Decade long enrollment climb may reach its end

Danielle Gehr

After a decade of climbing enrollment, Iowa State expects to see a slight decrease for this Fall semester.

Before final numbers come out Thursday, the past 10 years of a growing student population shaped the colleges, as some worked to solve space and resource issues for the influx of students, while others strategically kept their student numbers at a constant rate.

The College of Design remains the outlier as all other colleges increased, Design’s enrollment stayed relatively consistent. The difference of undergraduate enrollment in 2002 and 2016 for the College of Engineering is over 3,000 students. For Design, that number is nine.

Luis Rico-Gutierrez, the dean of the College of Design, said to understand why their numbers remained the same, one must understand the structure of their programs.

“If we were to face the same kind of growth [as other colleges], the only way that I have to do this is, I need to build more studios,” Rico-Gutierrez said. “Our strategy is not to grow as fast.”

Students in Design create large scale projects that require spacious desks limiting the number of students one classroom can hold. On top of this, a studio space is dedicated to one specific group of students, 24 hours a day, for the whole semester.

This makes it more difficult for the college to keep up with rapidly increasing numbers.

“This is not only the best way we know how to teach design. It’s also, for most of our disciplines, our accreditation is based on that, so we can’t change the model even if we want to,” Rico-Gutierrez said.

Rico-Gutierrez also said the lack of growth could be the cause of the economic recession which surrounded the housing market.

He said students were turned away from design, specifically architecture, because of fears that they would not make enough money to support themselves. 

“The financial crisis was all around housing, and that industry completely stopped, and that is what was in the newspapers,” Rico-Gutierrez said. 

From 2008 to 2012, the College of Design saw only one year where Fall enrollment increased. 

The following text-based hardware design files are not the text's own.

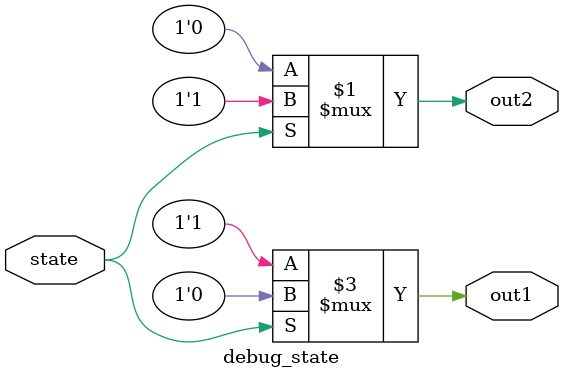
<source format=v>
module debug_state(input state, output out2, out1);
	assign out2 =  state ? 1'b1: 1'b0;
	assign out1 = !state ? 1'b1 : 1'b0;
endmodule 
</source>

“Even in the middle of that, the recognition of what we’re doing here at Iowa State kept our number relatively flat where there’s other programs that were really losing a great deal of students,” Rico-Gutierrez said. 

The past 10 years looked very different for the College of Engineering as they had the most growth out of all the colleges and passed the College of Liberal Arts and Sciences as the largest college at Iowa State. 

“One of the things that’s very important to all of us in [the College of Engineering] is staying focused on our primary mission which is providing a high-quality experiential based education to our students,” Sarah Rajala, the dean of the College of Engineering, said. 

Rajala was tasked with taking a program she described as experiential, meaning smaller classes and more hands on work, and expanding it to keep up with the growth of its student population.

This meant hiring more faculty, finding more space for the students and overall maintaining the quality of the education. 

Rajala said the College of Engineering anticipates the undergraduate enrollment to decrease and the graduate enrollment to increase, both only slightly, leaving the numbers at about even with last year’s.

Looking further ahead, Rajala said their enrollment growth should continue to slow down a bit.

“The quality of the programs we offer for the cost to the students is very good. Our costs are low, quite low compared to many of our peers or peer plus institutions,” Rajala said. 

David Acker, an associate dean in the College of Agriculture and Life Sciences (CALS), said most of the content they teach can’t be taught in lecture halls of 400 students. Like Engineering, CALS takes on an experiential learning program as well. 

CALS has not seen growth as large as the College of Engineering, but out of all the colleges, CALS is the only one to increase every year over the past 11 years.

Acker attributes the growth to a number of reasons, the first being the college’s name switch to the College of Agriculture and Life Sciences in 2005 from the College of Agriculture.

“[The name change] sent a signal I think to students and to parents that this is a pretty big tent here. Like liberal arts and sciences, we have a lot of majors. We have 25 different majors and you can’t do agriculture without life sciences, so that was an important first step in rebranding ourselves,” Acker said.

Acker also said the college’s conscious decision to become more welcoming to women and multicultural students contributed to the growth. Women, for the first time in the college’s history, outnumber men.

“We could’ve stayed with the same number of faculty and added all those students and if you were in a business, you’d think, ok, lower cost, increase your customers, you make more money. So, what we were very aware of was we have to keep pace with the student growth,” Acker said.

Acker said the college anticipates a decrease in enrollment for this semester, and said by looking at decreasing numbers of Iowa high school graduates over the past few years they knew a decrease was coming.